### Provided passage
April 30 – May 1, 2016
In a clearing at the confluence of Yellowhammer Gap Trail and Nichols Cove Trail is a small cemetery. “Two Sisters of John & Marget Dotson – Born December 14, 1914 – Died December 20, 1914 – At Rest”. In front of the grave marker are two small granite markers with no names. It is a beautiful area, with new growth trees and green foliage. Small rocks are piled near the cemetery, once walls, but now fallen and covered with moss and ferns.
The Nichols Cove Trail starts at the northern edge of Slickrock Creek Trail and follows what appears to be a former wagon road or rail line used by loggers. It crosses the Nichols Cove Branch multiple times, and true to its form as a wilderness trail is covered with hemlock blow downs, mountain dog hobble and slick rocks. Just when you are at your wit’s end you come to a small crest, then a clearing once farmed by the Dotson family.
In the early 1900’s John Dotson operated a grist mill and tended people’s cattle on Nichols Cove.  “Nichols cove is one of only two areas (the other is the Denton homestead on the southern edge of Joyce Kilmer Memorial Forest) within the boundaries of the Joyce Kilmer-Slickrock Wilderness that were settled, or semi settled, prior to logging and subsequent Forest Service acquisition.”

### What to do
a) In the Nichols Cove passage, what did John Dotson do on Nichols Cove in the early 1900's?
b) Proceed with the Nichols Cove passage, picking it up right after its final sentence.
The material that comes after this is not needed.

### Dataset excerpts
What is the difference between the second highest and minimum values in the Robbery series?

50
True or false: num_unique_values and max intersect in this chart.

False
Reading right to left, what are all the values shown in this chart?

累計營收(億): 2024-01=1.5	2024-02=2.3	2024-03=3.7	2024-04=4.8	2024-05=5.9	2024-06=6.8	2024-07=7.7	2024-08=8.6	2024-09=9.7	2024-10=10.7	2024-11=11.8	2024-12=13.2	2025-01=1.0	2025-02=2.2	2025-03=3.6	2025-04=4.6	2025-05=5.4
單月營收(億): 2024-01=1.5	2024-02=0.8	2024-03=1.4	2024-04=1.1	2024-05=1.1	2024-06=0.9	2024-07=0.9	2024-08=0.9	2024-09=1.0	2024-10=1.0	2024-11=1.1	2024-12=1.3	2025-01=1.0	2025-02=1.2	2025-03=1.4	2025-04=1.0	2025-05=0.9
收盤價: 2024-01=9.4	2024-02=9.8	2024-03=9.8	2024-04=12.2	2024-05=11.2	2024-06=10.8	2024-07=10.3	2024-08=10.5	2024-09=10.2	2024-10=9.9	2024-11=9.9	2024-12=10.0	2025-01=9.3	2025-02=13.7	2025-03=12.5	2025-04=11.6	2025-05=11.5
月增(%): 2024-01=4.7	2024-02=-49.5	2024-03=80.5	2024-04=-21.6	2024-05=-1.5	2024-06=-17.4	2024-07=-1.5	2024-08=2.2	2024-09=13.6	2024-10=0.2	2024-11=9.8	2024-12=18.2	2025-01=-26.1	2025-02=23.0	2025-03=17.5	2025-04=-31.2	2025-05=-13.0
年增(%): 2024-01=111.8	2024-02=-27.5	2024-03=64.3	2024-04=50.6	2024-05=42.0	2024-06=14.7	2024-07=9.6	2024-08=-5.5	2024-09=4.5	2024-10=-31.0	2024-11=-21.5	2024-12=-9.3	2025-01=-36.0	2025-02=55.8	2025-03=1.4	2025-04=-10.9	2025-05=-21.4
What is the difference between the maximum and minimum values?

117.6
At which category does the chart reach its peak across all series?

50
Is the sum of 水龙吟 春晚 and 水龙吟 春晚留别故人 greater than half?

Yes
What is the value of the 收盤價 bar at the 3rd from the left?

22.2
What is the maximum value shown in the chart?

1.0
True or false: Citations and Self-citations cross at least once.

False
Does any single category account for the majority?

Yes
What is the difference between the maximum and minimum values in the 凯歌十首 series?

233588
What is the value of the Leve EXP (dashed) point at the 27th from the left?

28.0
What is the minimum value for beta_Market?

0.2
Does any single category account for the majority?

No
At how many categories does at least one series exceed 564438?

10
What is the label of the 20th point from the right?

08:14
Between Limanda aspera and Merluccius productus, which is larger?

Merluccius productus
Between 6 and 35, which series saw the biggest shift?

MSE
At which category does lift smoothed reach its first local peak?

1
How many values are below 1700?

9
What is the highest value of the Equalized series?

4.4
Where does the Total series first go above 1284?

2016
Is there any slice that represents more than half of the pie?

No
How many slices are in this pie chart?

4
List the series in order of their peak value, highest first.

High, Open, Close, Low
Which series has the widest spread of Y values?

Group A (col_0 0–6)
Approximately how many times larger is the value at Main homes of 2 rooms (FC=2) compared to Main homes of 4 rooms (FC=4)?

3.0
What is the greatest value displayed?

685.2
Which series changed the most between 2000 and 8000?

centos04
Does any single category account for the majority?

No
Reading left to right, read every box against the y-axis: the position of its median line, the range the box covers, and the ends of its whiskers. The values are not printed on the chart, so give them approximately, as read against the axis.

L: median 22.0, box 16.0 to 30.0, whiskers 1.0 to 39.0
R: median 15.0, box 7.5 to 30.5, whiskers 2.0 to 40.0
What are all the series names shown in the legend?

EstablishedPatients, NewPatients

### Set of answers
a) He operated a grist mill and tended people's cattle.

b)
This now forested area was once full of crops growing on the mountainside and according to Marshall McClung, a former employee of the U.S. Forest Service and local Graham County historian; the Dotson’s lived in a small cabin in the area during their seasonal work. I thought a lot about the two small children, buried six days after they were born. How their parents must have been so upset, to lose twin daughters on one day.
This weekend was a wonderful backpacking trip with Sarah, Eric and I. We parked at Big Fat Gap, hiked to Slickrock Creek Trail camped on the creek side and hiked out the nest day via Nichols Creek. Joyce Kilmer is astounding. It’s beautiful. But more so, the history of the area is fascinating.
Total mileage is 8.5 miles.
 Marshall McClung, Mountain People – Mountain Places (Robbinsville: Graham County Historical Society, 2006), 153.
 Tim Homan, Hiking Trails of the Joyce Kilmer-Slickrock & Citico Creek Wilderness (Atlanta: Peachtree Publishers, 2008), 78.
6 thoughts on “Joyce Kilmer-Slickrock Wilderness”
I love walking through ancient cemeteries! Your pictures are always beautiful. Love the red eft and millipede!
LikeLiked by 1 person
It always gives this depth to the woods, making me wonder who walked there before. Thank you for your compliment, i very much appreciate it. I was reading that the red eft is actually the juvenile stage of an Eastern Newt. It transforms from orange to a larger greenish-brownish skin. amazing!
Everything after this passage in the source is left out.